Uma outra forma de “pagar” a “taxa” de limpeza da imagem associada ao ditador líbio foi encontrada pela cantora Mariah Carey, que em 2008 recebeu um milhão de dólares para se apresentar para a família de Kadaffi. Ela se coloca em uma inusitada posição de vítima ao anunciar que não sabia que tinha cantado para Muammar Kadaffi: “Eu fui ingênua e não sabia para quem eu daria um show. Me sinto péssima e envergonhada de ter participado dessa sujeira. Seguir em frente é a lição que todo artista deve aprender. Temos que estar mais cientes e ter mais responsabilidades sobre nossa agenda de shows”.
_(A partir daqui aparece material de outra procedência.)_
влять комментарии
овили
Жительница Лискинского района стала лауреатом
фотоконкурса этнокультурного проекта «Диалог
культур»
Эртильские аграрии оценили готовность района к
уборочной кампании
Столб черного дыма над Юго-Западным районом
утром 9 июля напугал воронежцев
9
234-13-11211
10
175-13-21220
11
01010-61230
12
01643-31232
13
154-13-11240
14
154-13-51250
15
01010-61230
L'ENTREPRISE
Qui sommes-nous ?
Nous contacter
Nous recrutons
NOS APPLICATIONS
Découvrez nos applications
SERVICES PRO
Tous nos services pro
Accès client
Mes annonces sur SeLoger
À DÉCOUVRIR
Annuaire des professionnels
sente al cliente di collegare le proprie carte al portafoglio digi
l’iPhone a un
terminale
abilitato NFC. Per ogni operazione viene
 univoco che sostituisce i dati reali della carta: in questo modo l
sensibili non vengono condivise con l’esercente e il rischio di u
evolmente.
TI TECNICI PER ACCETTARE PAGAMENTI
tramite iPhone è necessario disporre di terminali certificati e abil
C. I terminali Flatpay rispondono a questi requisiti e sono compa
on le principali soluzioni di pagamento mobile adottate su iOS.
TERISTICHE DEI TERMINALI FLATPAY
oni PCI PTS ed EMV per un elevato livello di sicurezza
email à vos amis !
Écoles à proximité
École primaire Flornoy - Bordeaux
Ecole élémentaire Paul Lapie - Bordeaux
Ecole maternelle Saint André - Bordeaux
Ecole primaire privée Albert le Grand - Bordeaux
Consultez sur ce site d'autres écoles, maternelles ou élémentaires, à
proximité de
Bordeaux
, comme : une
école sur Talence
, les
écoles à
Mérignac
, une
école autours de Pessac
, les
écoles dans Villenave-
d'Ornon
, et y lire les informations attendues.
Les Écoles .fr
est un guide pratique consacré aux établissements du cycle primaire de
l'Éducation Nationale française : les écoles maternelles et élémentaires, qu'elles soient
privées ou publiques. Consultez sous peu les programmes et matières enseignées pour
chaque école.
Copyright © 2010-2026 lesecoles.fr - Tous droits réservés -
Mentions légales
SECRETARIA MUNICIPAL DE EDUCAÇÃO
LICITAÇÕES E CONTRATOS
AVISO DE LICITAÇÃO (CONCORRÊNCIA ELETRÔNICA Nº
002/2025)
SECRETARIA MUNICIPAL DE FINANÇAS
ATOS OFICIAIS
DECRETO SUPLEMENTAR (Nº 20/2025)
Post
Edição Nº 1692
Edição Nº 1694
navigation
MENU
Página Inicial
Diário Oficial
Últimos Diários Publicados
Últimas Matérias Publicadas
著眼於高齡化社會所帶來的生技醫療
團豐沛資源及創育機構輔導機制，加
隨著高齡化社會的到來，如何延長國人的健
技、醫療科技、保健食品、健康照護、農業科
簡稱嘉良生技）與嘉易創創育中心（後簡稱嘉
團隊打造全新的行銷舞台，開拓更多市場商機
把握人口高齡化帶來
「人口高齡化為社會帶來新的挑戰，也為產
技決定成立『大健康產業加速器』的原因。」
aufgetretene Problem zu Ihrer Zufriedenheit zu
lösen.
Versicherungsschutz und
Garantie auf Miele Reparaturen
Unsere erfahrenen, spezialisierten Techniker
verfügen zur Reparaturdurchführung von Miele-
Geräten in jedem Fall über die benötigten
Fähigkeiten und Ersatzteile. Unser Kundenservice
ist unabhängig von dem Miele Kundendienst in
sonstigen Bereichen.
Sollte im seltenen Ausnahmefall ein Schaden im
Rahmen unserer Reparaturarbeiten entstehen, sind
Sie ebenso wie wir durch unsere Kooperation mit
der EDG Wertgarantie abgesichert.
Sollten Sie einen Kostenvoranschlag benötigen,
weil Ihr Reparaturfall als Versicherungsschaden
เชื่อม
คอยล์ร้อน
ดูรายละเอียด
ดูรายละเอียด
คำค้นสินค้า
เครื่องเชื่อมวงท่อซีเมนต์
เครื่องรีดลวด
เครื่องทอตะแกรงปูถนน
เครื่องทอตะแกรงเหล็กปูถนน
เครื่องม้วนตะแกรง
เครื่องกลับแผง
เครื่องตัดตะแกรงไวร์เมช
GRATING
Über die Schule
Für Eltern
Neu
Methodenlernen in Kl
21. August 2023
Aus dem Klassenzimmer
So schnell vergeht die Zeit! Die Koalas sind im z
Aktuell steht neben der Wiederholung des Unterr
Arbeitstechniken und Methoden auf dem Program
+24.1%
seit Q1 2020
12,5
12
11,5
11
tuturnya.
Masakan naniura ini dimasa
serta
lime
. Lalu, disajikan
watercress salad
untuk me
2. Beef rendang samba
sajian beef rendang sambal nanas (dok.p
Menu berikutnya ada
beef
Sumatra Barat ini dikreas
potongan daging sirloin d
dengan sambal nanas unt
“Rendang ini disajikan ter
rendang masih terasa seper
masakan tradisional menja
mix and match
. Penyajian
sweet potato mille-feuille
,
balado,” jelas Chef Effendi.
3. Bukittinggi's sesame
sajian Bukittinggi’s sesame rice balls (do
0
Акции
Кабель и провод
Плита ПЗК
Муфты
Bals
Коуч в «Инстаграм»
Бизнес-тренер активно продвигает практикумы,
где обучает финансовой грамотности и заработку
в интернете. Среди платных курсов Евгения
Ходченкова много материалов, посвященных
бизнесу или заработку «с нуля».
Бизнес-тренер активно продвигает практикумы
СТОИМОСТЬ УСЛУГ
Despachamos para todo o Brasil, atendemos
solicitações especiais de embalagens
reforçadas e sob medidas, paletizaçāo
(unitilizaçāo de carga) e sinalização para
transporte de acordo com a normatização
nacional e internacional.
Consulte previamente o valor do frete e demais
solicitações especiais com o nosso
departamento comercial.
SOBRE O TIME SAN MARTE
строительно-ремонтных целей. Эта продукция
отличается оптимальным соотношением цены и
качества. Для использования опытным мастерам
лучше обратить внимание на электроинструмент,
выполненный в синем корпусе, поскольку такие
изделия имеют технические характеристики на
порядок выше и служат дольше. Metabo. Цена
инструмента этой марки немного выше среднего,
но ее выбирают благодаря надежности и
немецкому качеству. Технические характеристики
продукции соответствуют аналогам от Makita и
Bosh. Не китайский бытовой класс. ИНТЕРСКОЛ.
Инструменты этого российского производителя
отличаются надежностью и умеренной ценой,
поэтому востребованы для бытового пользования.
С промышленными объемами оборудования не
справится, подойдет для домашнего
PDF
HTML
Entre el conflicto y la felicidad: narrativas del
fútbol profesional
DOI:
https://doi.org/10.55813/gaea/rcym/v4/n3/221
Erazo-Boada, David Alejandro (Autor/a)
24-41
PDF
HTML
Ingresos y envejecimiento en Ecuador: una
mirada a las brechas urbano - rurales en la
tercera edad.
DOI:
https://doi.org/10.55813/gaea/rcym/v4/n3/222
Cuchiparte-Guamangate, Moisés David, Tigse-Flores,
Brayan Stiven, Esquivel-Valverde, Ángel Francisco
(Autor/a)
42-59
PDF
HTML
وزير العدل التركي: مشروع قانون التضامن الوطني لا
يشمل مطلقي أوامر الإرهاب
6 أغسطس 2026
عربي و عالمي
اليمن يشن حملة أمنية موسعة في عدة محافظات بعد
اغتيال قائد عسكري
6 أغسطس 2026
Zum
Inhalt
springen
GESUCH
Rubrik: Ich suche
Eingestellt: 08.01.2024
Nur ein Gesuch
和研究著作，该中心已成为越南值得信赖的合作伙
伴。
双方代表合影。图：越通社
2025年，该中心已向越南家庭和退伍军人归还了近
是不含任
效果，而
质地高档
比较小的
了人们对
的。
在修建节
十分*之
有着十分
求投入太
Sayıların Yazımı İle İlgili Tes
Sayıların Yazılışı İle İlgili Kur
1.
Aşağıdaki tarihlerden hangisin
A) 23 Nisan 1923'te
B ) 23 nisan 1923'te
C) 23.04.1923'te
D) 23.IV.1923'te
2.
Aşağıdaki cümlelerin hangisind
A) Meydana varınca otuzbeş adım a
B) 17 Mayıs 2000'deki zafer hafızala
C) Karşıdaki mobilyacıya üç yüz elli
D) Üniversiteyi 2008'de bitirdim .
Já a cantora Jennifer López, diante do temido quadro de perda de capital simbólico vivido pelos seus colegas, tem um recurso oportuno para salientar a sua distinção. Ela teria recusado o cachê de 2 milhões de dólares oferecido pela família Kadaffi para apresentação em uma das suas festas. De acordo com informações da revista Contigo, a artista teria declinado do convite feito há meses porque esta aparição poderia provocar danos à sua imagem.
A questão tratada pode ser alvo de muitas discussões. A mais óbvia, levando-se em conta o contexto político, diz respeito ao volume de capital financeiro despendido pela família Kadaffi para o lazer privado. Estes “milhões arrependidos” têm cheiro de muitas outras cifras destinadas a eventos alegres vividos pelo clã do ditador. São valores que dão sinais de outros valores. Mas a questão que não deve ser descurada diz respeito à associação entre as imagens e seus constrangimentos imprevisíveis. Por este viés, é possível observar os constrangimentos sofridos pelos contratados para a diversão de Kadaffi..
O mal-estar dos arrependidos não deve ser interpretado como sinal de vergonha sofrida intimamente, mas como uma estratégia associada aos negócios dos artistas que prestaram serviços ao ditador. A doação financeira guarda uma semelhança com as multas pagas pelas infrações sem que o infrator se sinta profundamente envergonhado ou convencido de que a sua ação deva ser evitada. A questão que mobiliza astros e estrelas está restrita ao fato de terem sido coladas as suas exibições sobre a atual configuração do ditador. É este o fator de cálculo que torna mais vantajoso o anúncio de devolução dos pagamentos para investimento em causas humanitárias. Não deixa de ser uma forma inusitada de se “lavar dinheiro” que vai se tornando sujo à medida que a figura de Muammar Kadaffi vai se cristalizando como monstruosa indignidade que ameaça a população da Líbia.